Can you repeat all the data below with "the shutter closed" swapped for "the photo was taken" everywhere and nothing else changed, leaving the pictures out of your answer?
* Begin Input material *
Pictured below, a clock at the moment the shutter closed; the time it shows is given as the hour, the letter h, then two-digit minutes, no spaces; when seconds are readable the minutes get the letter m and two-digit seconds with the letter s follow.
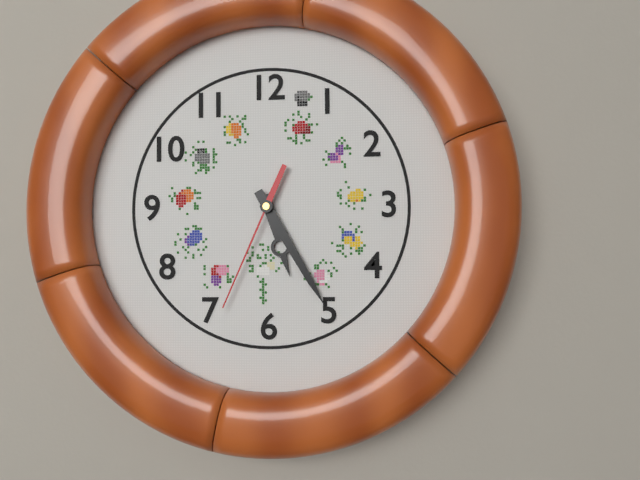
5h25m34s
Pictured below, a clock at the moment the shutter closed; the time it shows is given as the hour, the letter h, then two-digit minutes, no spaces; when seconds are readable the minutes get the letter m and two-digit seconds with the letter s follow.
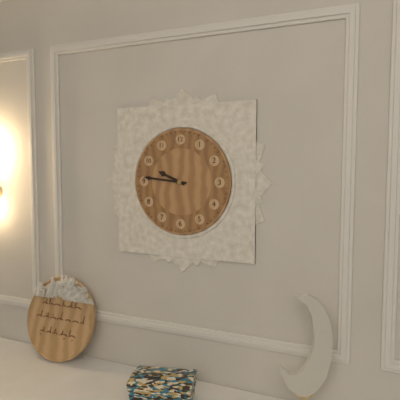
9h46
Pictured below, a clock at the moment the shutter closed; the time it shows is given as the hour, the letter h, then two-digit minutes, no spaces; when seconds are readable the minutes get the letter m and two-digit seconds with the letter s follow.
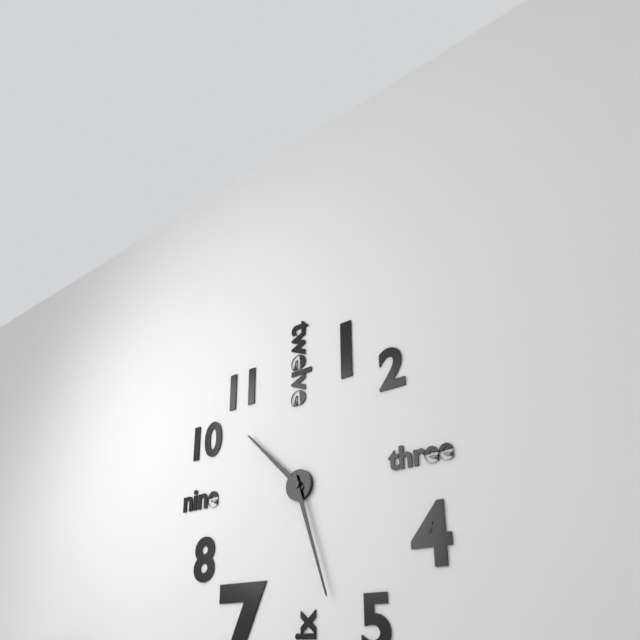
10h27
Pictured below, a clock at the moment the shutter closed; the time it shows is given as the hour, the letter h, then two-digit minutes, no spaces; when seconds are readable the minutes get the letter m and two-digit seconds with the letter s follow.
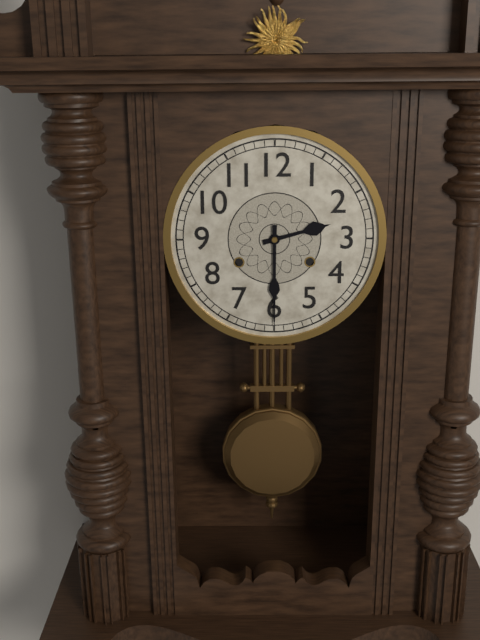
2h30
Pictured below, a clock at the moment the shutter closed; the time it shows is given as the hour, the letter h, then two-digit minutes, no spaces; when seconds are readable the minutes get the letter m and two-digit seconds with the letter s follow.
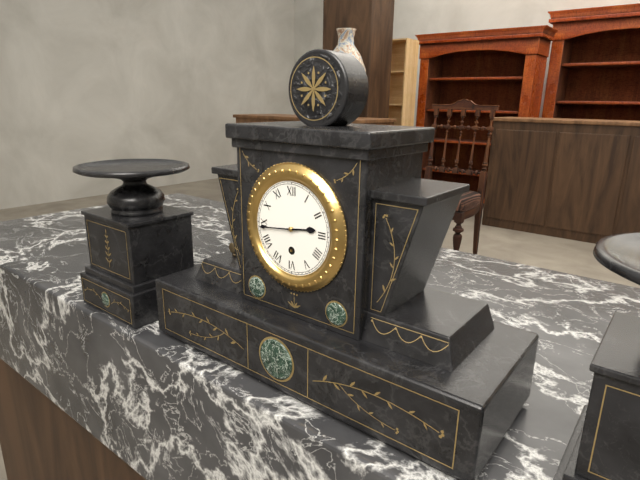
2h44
* End Input material *
• [Response to the task]:
Pictured below, a clock at the moment the photo was taken; the time it shows is given as the hour, the letter h, then two-digit minutes, no spaces; when seconds are readable the minutes get the letter m and two-digit seconds with the letter s follow.
5h25m34s
Pictured below, a clock at the moment the photo was taken; the time it shows is given as the hour, the letter h, then two-digit minutes, no spaces; when seconds are readable the minutes get the letter m and two-digit seconds with the letter s follow.
9h46
Pictured below, a clock at the moment the photo was taken; the time it shows is given as the hour, the letter h, then two-digit minutes, no spaces; when seconds are readable the minutes get the letter m and two-digit seconds with the letter s follow.
10h27
Pictured below, a clock at the moment the photo was taken; the time it shows is given as the hour, the letter h, then two-digit minutes, no spaces; when seconds are readable the minutes get the letter m and two-digit seconds with the letter s follow.
2h30
Pictured below, a clock at the moment the photo was taken; the time it shows is given as the hour, the letter h, then two-digit minutes, no spaces; when seconds are readable the minutes get the letter m and two-digit seconds with the letter s follow.
2h44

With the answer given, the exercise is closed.